== Segment start ==

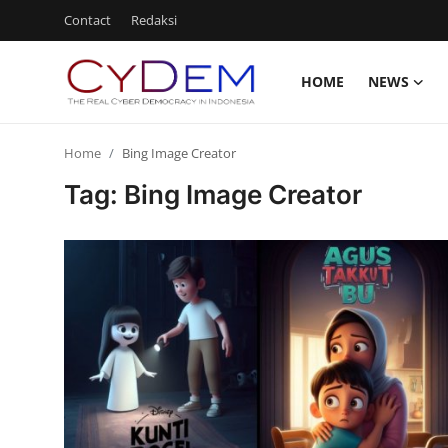
Contact
Redaksi
HOME
NEWS
Login
Register
Home
Bing Image Creator
Home
Tag: Bing Image Creator
News
Contact
Redaksi
Politik
Olahraga
Nasional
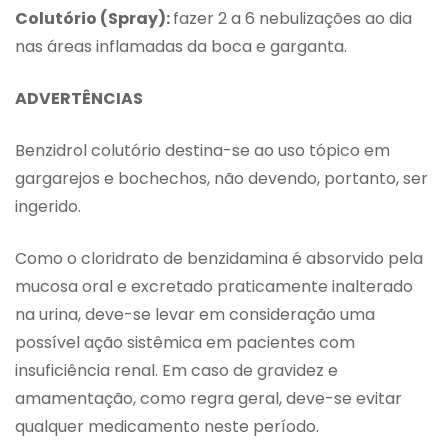
Colutório (Spray):
fazer 2 a 6 nebulizações ao dia
nas áreas inflamadas da boca e garganta.
ADVERTÊNCIAS
Benzidrol colutório destina-se ao uso tópico em
gargarejos e bochechos, não devendo, portanto, ser
ingerido.
Como o cloridrato de benzidamina é absorvido pela
mucosa oral e excretado praticamente inalterado
na urina, deve-se levar em consideração uma
possível ação sistêmica em pacientes com
insuficiência renal. Em caso de gravidez e
amamentação, como regra geral, deve-se evitar
qualquer medicamento neste período.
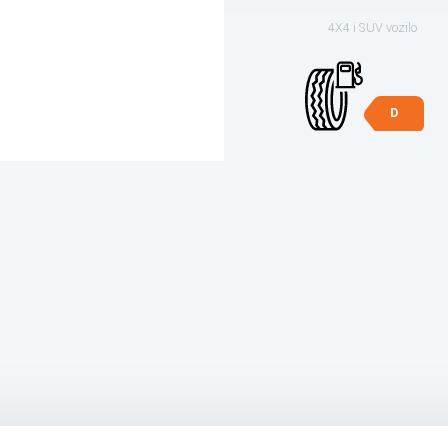
4X4 i SUV vozilo
D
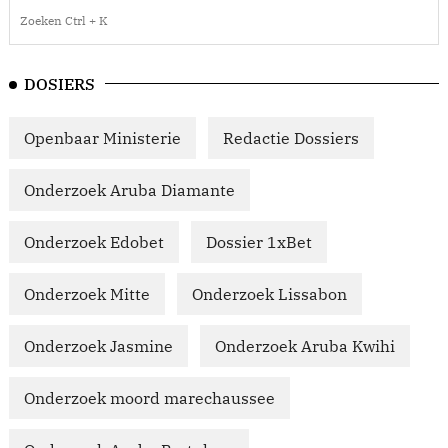
DOSIERS
Openbaar Ministerie
Redactie Dossiers
Onderzoek Aruba Diamante
Onderzoek Edobet
Dossier 1xBet
Onderzoek Mitte
Onderzoek Lissabon
Onderzoek Jasmine
Onderzoek Aruba Kwihi
Onderzoek moord marechaussee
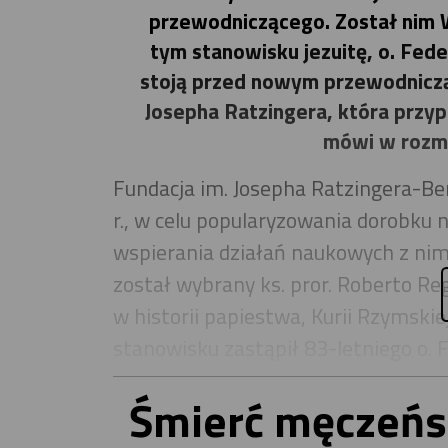
przewodniczącego. Został nim Wł
tym stanowisku jezuitę, o. Fed
stoją przed nowym przewodniczą
Josepha Ratzingera, która przypa
mówi w rozm
Fundacja im. Josepha Ratzingera-Be
r., w celu popularyzowania dorobku
wspierania działań naukowych z nim
został wybrany ks. pror. Roberto Rego
w historii papiestwa, Kurii Rzymskie
stanowisku zastąpił 83-letniego o. 
Prasowego Stolicy Apostolskiej i je
Śmierć męczeńsk
O. Lombardi kierował fundacją przez
przez współpracowników, jak też pr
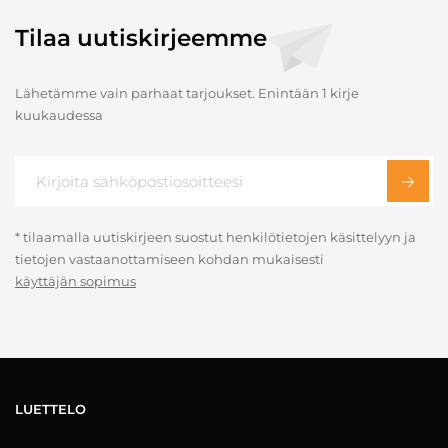
Tilaa uutiskirjeemme
Lähetämme vain parhaat tarjoukset. Enintään 1 kirje
kuukaudessa
* tilaamalla uutiskirjeen suostut henkilötietojen käsittelyyn ja
tietojen vastaanottamiseen kohdan mukaisesti
käyttäjän sopimus
LUETTELO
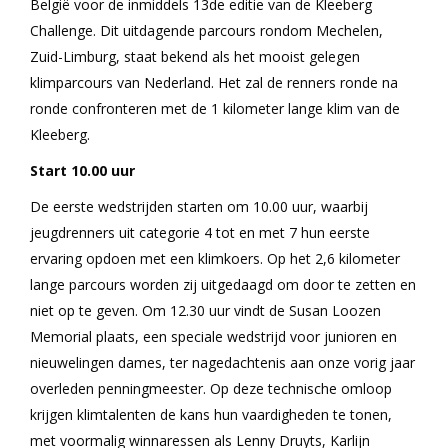
België voor de inmiddels 13de editie van de Kleeberg
Challenge. Dit uitdagende parcours rondom Mechelen,
Zuid-Limburg, staat bekend als het mooist gelegen
klimparcours van Nederland. Het zal de renners ronde na
ronde confronteren met de 1 kilometer lange klim van de
Kleeberg.
Start 10.00 uur
De eerste wedstrijden starten om 10.00 uur, waarbij
jeugdrenners uit categorie 4 tot en met 7 hun eerste
ervaring opdoen met een klimkoers. Op het 2,6 kilometer
lange parcours worden zij uitgedaagd om door te zetten en
niet op te geven. Om 12.30 uur vindt de Susan Loozen
Memorial plaats, een speciale wedstrijd voor junioren en
nieuwelingen dames, ter nagedachtenis aan onze vorig jaar
overleden penningmeester. Op deze technische omloop
krijgen klimtalenten de kans hun vaardigheden te tonen,
met voormalig winnaressen als Lenny Druyts, Karlijn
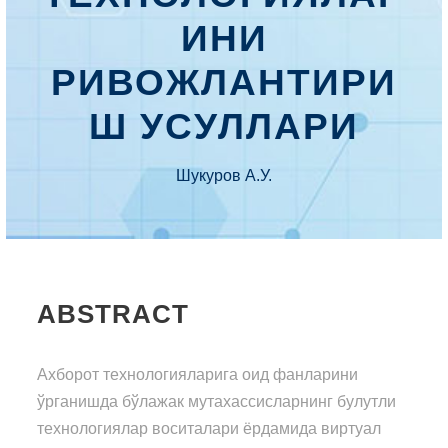
ИНИ
РИВОЖЛАНТИРИ
Ш УСУЛЛАРИ
Шукуров А.У.
ABSTRACT
Ахборот технологияларига оид фанларини
ўрганишда бўлажак мутахассисларнинг булутли
технологиялар воситалари ёрдамида виртуал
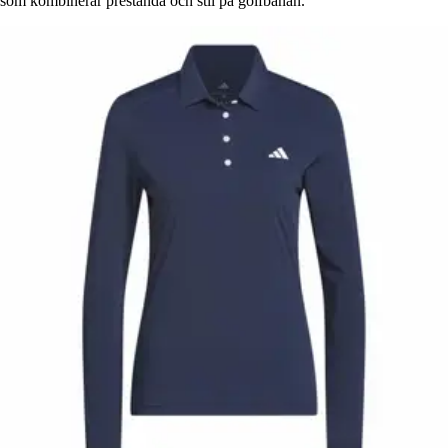
som kombinerar prestanda och stil på golfbanan.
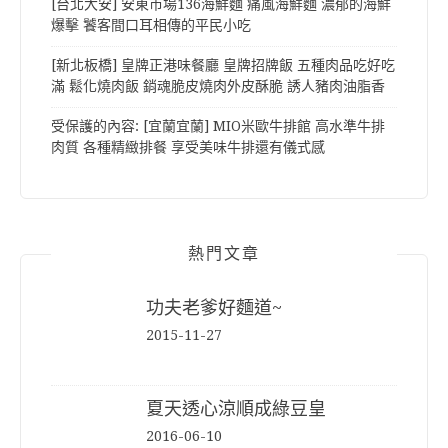
[台北大安] 安東市場136海鮮麵 痛風海鮮麵 濃郁的海鮮
爆擊 饕客間口耳相傳的平民小吃
[新北板橋] 皇牌正港味餐廳 皇牌招牌飯 五種肉品吃好吃
滿 鬆化燒肉飯 銷魂脆皮燒肉外皮酥脆 誘人豬肉油脂香
受保護的內容: [宜蘭宜蘭] MIO米歐牛排館 高水準牛排
肉質 各種精緻排餐 享受美味牛排還有儀式感
熱門文章
功夫老爹好麵道~
2015-11-27
夏天透心涼順成綠豆皇
2016-06-10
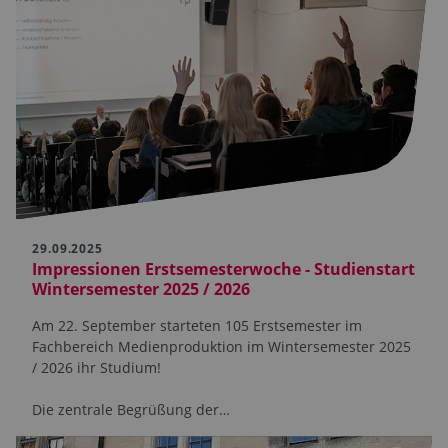
29.09.2025
Impressionen Erstsemesterwoche - Studienstart
Wintersemester 2025 / 2026
Am 22. September starteten 105 Erstsemester im
Fachbereich Medienproduktion im Wintersemester 2025
/ 2026 ihr Studium!
Die zentrale Begrüßung der…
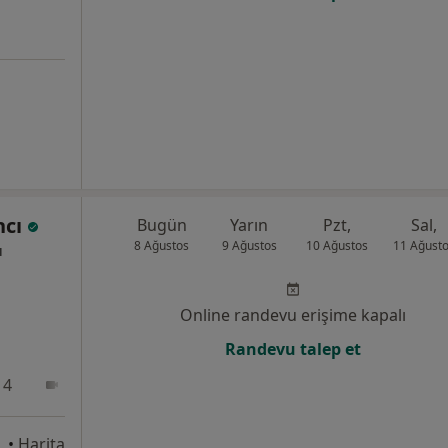
ncı
Bugün
Yarın
Pzt,
Sal,
8 Ağustos
9 Ağustos
10 Ağustos
11 Ağust
ı
Online randevu erişime kapalı
Randevu talep et
 4
Online
•
Harita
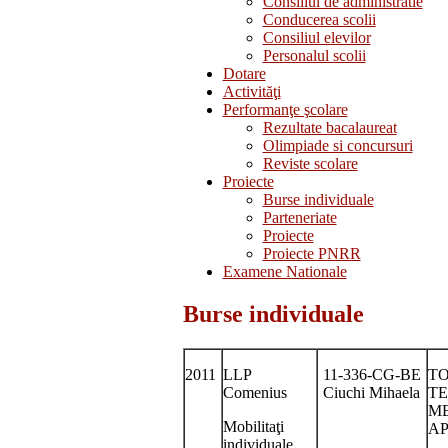
Consiliul de administratie
Conducerea scolii
Consiliul elevilor
Personalul scolii
Dotare
Activităţi
Performanţe şcolare
Rezultate bacalaureat
Olimpiade si concursuri
Reviste scolare
Proiecte
Burse individuale
Parteneriate
Proiecte
Proiecte PNRR
Examene Nationale
Burse individuale
2011
LLP
11-336-CG-BE
TO
Comenius
Ciuchi Mihaela
TE
ME
Mobilitaţi
AP
individuale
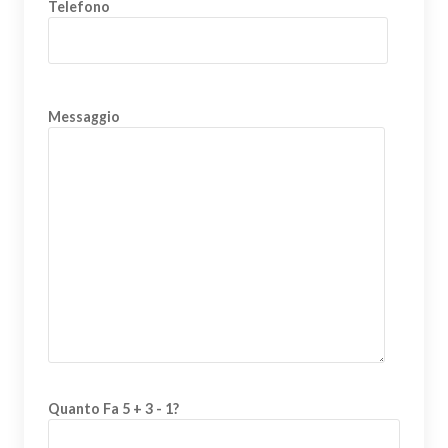
Telefono
Messaggio
Quanto Fa 5 + 3 - 1?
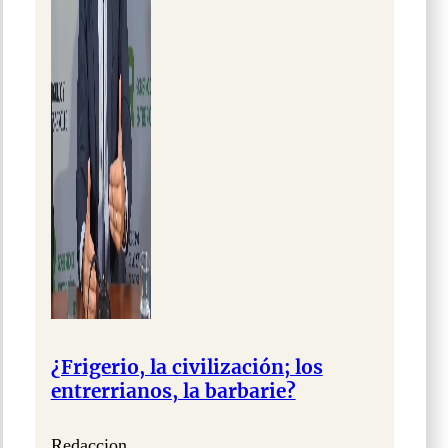
¿Frigerio, la civilización; los
entrerrianos, la barbarie?
Redaccion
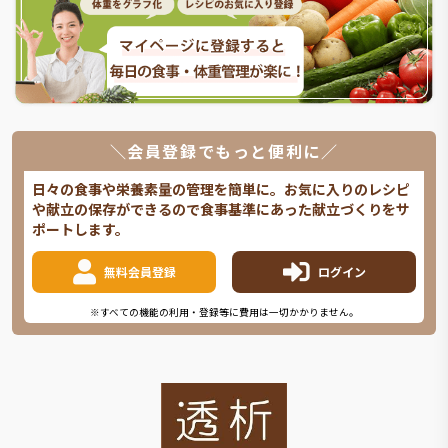
＼会員登録でもっと便利に／
日々の食事や栄養素量の管理を簡単に。お気に入りのレシピ
や献立の保存ができるので食事基準にあった献立づくりをサ
ポートします。
無料会員登録
ログイン
※すべての機能の利用・登録等に費用は一切かかりません。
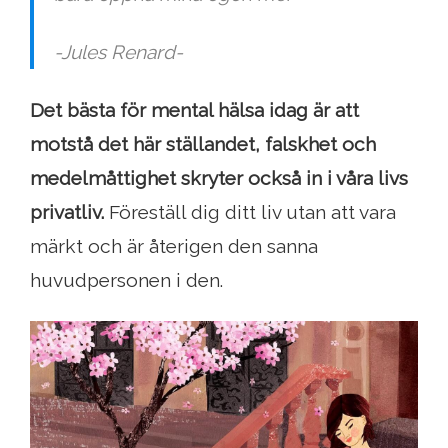
-Jules Renard-
Det bästa för mental hälsa idag är att
motstå det här ställandet, falskhet och
medelmåttighet skryter också in i våra livs
privatliv.
Föreställ dig ditt liv utan att vara
märkt och är återigen den sanna
huvudpersonen i den.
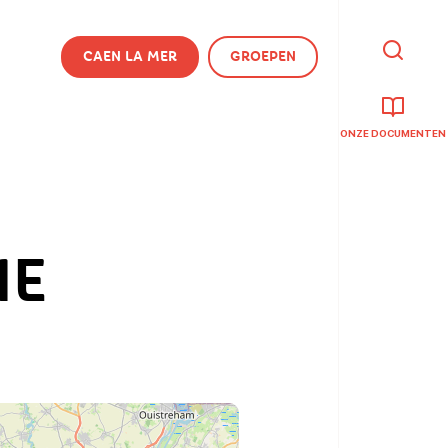
CAEN LA MER
GROEPEN
IK
BEN
OP
ZOEK
NAAR
ONZE DOCUMENTEN
IE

== Segment end ==

(WHAT THE TASK REQUIRES) Determine the count of lines that include the word "Kleeberg" in the listing, and state nothing but that count.

(ANSWER AREA) 2